[conspire] Advisability of CD-RW or DVD-RW for Distros, Installations?

David Fox dfox94085 at gmail.com
Sat Jul 5 20:30:26 PDT 2008


On Sat, Jul 5, 2008 at 8:01 PM, Mark Weisler
<mark at weisler-saratoga-ca.us> wrote:
> I wonder what you all think of using rewritable CDs and DVDs for burning
> distros and installing from them.

Some of the time, they work rather well. It really depends on the
media you have, how much you can get out of it before you end up with
a disk that has lots of read errors and thus has to be redone, or even
tossed out.

I know I have used cdrw many times - I have a set of 4x Fuji media
that seems ot be able to do many read-write cycles before any sign of
badness on the disk. They're only 650 meg disks, so they aren't all
that suitable for many of the modern distro CDs that go 700= megs. And
I've used DVD-RW disks ( I have a few here - Memorex brand) that end
up being write-once media, for all intents and purposes.

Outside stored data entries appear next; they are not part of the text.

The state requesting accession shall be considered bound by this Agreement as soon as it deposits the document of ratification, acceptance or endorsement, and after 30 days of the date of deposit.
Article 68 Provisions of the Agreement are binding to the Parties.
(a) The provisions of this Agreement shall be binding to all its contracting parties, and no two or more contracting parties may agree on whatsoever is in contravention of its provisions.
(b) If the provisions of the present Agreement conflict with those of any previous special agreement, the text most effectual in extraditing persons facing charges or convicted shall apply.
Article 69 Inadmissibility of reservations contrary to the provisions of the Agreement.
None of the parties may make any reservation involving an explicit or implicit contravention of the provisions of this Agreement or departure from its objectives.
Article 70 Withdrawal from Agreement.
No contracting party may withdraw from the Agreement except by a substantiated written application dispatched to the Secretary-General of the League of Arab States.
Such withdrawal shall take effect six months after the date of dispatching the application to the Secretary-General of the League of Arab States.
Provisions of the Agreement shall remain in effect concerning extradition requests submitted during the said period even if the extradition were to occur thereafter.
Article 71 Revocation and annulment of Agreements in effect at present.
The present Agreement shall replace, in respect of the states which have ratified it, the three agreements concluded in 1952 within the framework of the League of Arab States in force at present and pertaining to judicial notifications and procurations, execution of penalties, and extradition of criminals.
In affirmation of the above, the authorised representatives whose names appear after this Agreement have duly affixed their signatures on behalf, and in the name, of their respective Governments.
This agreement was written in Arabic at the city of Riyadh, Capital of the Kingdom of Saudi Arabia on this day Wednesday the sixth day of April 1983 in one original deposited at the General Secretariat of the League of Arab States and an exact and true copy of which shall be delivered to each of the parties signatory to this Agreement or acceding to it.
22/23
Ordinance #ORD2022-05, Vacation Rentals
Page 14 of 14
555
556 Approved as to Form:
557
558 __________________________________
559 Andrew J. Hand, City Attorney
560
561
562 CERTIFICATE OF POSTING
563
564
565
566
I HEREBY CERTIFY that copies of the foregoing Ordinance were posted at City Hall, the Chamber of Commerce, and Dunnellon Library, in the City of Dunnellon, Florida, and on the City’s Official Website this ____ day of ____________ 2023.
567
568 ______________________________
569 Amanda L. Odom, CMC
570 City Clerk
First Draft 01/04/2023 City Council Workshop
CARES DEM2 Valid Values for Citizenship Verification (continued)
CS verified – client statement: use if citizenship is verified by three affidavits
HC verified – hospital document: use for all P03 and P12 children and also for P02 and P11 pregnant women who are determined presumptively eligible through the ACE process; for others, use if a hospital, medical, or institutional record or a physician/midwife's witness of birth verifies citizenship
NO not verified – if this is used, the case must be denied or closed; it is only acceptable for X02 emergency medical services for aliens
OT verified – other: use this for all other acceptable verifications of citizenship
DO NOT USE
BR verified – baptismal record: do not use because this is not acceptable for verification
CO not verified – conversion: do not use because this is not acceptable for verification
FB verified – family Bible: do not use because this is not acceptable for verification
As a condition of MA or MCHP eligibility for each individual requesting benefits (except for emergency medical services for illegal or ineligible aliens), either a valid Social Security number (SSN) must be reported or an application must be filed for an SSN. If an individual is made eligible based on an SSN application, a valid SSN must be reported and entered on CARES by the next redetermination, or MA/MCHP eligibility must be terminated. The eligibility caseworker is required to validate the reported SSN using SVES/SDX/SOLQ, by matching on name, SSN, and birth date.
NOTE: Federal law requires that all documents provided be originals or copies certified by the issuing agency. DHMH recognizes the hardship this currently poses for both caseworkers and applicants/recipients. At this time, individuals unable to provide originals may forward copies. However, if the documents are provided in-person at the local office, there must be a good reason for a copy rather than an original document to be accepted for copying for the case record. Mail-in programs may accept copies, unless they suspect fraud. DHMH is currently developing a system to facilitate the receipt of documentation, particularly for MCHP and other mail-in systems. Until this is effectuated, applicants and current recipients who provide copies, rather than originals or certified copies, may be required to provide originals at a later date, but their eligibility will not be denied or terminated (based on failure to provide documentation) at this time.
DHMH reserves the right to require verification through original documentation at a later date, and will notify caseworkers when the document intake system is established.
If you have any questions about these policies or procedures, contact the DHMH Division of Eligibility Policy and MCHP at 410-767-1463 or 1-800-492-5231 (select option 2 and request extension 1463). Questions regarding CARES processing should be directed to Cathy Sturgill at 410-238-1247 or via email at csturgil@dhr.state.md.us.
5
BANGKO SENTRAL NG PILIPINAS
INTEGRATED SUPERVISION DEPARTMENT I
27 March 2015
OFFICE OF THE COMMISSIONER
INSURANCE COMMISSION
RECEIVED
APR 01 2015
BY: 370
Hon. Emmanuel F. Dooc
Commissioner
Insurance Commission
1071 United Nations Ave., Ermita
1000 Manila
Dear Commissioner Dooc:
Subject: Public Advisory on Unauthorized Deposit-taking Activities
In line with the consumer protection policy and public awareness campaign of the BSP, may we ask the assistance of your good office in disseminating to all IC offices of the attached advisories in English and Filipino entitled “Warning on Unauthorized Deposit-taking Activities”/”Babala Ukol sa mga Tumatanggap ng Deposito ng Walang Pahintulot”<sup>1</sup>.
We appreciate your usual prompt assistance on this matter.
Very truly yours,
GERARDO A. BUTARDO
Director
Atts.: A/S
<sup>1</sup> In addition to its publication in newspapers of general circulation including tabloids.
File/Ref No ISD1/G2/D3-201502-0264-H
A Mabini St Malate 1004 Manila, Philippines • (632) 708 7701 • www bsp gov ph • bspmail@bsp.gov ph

For some distros (such as puppy) cdrw works well because the size of
the ISO isn't that much and you don't have to wait that long for the
image to burn.

> * they do take a while to erase and apparently a complete and thorough erase
> is necessary before writing again to the medium. (My experience is that
> the "fast erase", or whatever it is called, will often result in a faulty

Sometimes the quick erase is good enough. But a complete blank is
better. This doesn't apply to DVD RW media, since they can be
regenerated without any separate blanking session.


> * the rewriteables may have a shorter life, 25 years, than the others, rated
> at 30 years, but for  'scratch medium' that is just not a problem.

Well, based on my experience, many disks fail just on their own
(probably due to how they are stored).